The DRBD resource is either primary or secondary. When it is primary, the postgres database and other Fabric Manager resources run on this cluster node. When it is secondary, it receives all updates from the peer node’s device but otherwise disallows access completely.

The Fabric Manager high availability cluster uses DRBD synchronous replication mode. That is, local write operations on the primary node are considered completed only after both the local and remote disk write have been confirmed. Thus, a single node loss does not lead to any data loss. However, if both nodes are destroyed at the same time, data loss occurs.

Data replication occurs in the Fabric Manager cluster over the ClearPath Forward Management LAN (FM LAN) static IP address.

The DRBD provides automatic recovery from split-brain situations, which might occur if the card to the ClearPath Forward Management LAN (FM LAN) fails. Once connectivity becomes available again and peer nodes exchange the initial DRBD protocol handshake, DRBD detects the split-brain situation. If it detects that both nodes are in the primary role, it immediately tears down the replication connection and tries to recover, resyncing the data.

Note: The Distributed Replication Block Device used with the Fabric Manager cluster is configured with Fabric Manager cluster definitions by default. You can find background information and other information about the DRBD in the DRBD User Guide from LinBit at http://www.drbd.org.

__Work instructions__: Repeat everything in the DRBD replication text above, from "The DRBD resource" down to "static IP address.". The entries that come next aren't needed for any of this.

__Provided data__:
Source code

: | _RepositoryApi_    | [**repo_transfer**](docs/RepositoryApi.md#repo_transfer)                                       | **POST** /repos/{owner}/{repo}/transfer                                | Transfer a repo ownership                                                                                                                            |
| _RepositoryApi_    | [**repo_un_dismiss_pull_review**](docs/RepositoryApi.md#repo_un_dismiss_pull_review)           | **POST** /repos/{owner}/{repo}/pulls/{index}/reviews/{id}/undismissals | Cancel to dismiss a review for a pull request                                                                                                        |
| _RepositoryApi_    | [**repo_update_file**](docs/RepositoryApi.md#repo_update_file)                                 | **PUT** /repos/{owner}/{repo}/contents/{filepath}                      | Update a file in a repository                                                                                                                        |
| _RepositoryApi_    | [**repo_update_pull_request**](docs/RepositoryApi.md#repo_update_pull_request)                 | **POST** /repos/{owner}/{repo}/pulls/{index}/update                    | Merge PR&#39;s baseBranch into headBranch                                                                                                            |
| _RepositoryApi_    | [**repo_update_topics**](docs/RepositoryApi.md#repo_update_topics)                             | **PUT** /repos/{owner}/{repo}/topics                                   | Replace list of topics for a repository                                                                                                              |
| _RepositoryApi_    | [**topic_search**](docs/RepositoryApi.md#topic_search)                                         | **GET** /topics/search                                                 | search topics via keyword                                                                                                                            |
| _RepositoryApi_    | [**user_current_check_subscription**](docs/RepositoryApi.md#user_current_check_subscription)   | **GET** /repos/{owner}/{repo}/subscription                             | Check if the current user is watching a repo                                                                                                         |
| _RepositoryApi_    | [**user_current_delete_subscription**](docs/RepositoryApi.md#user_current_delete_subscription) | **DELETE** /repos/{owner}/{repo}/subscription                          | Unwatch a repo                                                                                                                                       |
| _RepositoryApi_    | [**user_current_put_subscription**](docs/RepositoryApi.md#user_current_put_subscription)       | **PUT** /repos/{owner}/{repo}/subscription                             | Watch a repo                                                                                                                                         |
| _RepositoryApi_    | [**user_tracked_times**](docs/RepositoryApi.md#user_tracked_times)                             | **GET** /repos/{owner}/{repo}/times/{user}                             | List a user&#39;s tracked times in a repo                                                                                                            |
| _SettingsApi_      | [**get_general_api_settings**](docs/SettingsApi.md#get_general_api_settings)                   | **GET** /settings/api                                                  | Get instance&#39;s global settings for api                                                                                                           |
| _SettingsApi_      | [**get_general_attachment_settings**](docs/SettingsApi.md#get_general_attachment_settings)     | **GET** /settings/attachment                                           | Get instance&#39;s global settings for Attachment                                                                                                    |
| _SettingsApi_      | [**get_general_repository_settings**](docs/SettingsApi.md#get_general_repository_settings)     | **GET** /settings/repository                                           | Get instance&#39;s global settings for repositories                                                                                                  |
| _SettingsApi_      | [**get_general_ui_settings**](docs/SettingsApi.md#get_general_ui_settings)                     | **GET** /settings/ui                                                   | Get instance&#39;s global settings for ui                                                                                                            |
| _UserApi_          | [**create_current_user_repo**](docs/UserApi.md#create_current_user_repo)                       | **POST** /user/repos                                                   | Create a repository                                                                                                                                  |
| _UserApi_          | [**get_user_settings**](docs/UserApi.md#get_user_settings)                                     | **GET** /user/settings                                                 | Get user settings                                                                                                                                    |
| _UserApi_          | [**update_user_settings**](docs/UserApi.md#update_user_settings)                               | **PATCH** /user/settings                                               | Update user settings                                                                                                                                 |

* * *

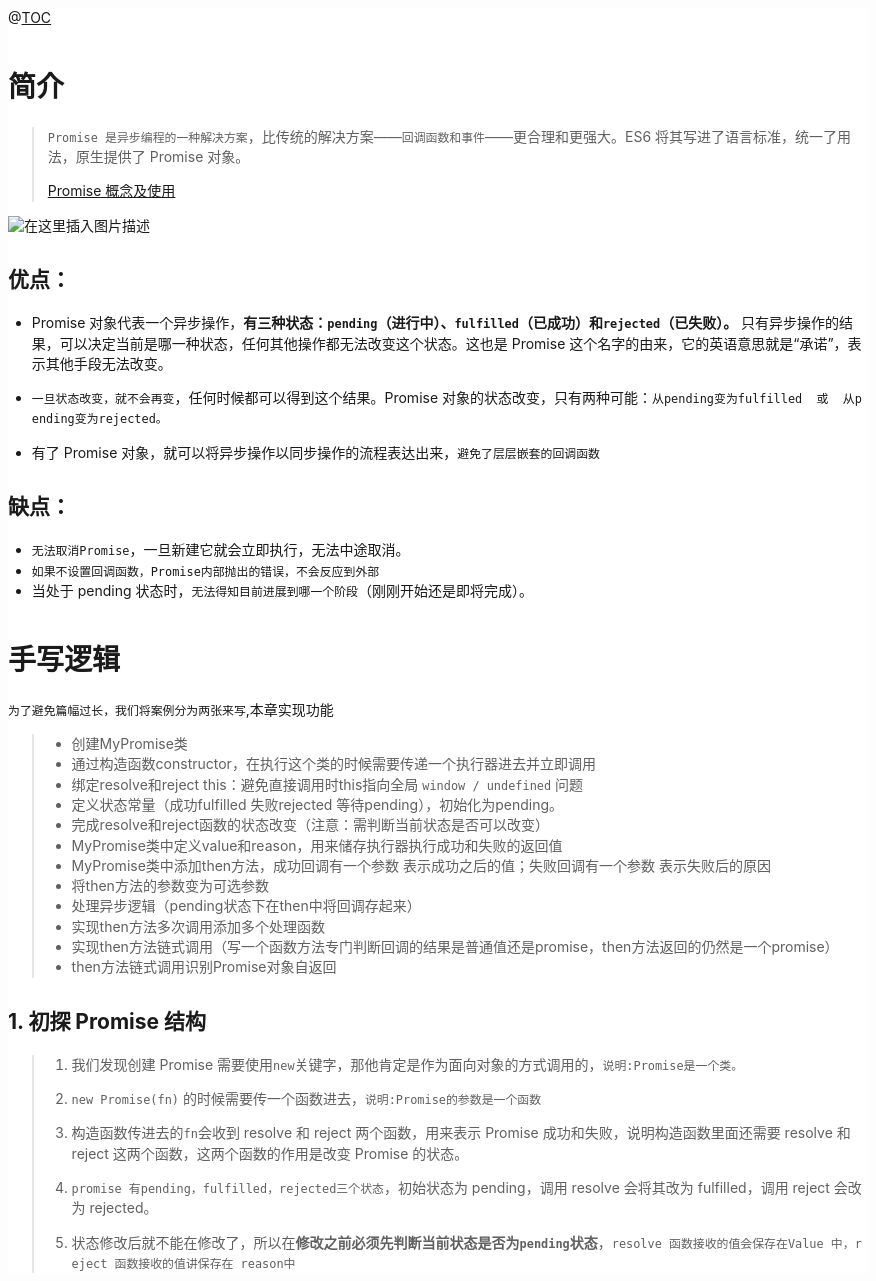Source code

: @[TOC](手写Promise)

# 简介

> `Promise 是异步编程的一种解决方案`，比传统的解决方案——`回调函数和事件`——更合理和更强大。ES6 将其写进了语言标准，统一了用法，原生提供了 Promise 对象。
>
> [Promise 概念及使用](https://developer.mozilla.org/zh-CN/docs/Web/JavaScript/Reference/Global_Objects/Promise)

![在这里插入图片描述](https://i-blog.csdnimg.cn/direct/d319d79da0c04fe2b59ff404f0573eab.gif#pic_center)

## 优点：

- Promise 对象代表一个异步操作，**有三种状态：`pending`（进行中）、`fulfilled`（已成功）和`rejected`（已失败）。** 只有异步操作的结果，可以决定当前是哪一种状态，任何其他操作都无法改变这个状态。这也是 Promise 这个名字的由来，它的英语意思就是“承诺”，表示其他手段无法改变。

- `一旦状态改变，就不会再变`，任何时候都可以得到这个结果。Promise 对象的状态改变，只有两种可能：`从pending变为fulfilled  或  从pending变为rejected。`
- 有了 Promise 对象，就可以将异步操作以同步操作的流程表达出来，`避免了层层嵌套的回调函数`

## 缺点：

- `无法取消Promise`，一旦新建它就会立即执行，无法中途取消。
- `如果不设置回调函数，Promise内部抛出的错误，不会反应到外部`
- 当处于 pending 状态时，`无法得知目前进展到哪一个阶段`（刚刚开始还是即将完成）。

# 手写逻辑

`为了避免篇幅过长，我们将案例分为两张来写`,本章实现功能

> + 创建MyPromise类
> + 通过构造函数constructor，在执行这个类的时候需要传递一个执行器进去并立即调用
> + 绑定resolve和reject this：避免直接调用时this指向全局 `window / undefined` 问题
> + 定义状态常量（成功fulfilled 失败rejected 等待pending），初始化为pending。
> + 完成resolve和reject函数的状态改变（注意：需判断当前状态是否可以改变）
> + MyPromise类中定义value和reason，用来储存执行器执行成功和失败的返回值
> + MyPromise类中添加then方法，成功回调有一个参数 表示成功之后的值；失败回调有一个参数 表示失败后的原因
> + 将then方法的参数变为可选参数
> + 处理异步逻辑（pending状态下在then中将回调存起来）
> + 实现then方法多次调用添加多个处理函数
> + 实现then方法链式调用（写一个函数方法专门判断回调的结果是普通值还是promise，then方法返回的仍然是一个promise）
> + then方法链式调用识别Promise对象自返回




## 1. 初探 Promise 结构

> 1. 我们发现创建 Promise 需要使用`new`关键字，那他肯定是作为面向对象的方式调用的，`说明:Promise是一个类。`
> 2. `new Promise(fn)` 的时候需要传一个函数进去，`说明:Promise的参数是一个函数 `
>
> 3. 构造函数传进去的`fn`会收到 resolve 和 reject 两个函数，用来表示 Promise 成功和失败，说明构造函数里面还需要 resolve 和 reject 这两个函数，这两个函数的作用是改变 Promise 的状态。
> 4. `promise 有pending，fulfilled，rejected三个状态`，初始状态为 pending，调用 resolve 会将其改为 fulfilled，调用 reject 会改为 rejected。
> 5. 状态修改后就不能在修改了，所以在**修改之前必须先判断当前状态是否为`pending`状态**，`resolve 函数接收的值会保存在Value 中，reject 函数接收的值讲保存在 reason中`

__Task solution__:
The DRBD resource is either primary or secondary. When it is primary, the postgres database and other Fabric Manager resources run on this cluster node. When it is secondary, it receives all updates from the peer node’s device but otherwise disallows access completely.

The Fabric Manager high availability cluster uses DRBD synchronous replication mode. That is, local write operations on the primary node are considered completed only after both the local and remote disk write have been confirmed. Thus, a single node loss does not lead to any data loss. However, if both nodes are destroyed at the same time, data loss occurs.

Data replication occurs in the Fabric Manager cluster over the ClearPath Forward Management LAN (FM LAN) static IP address.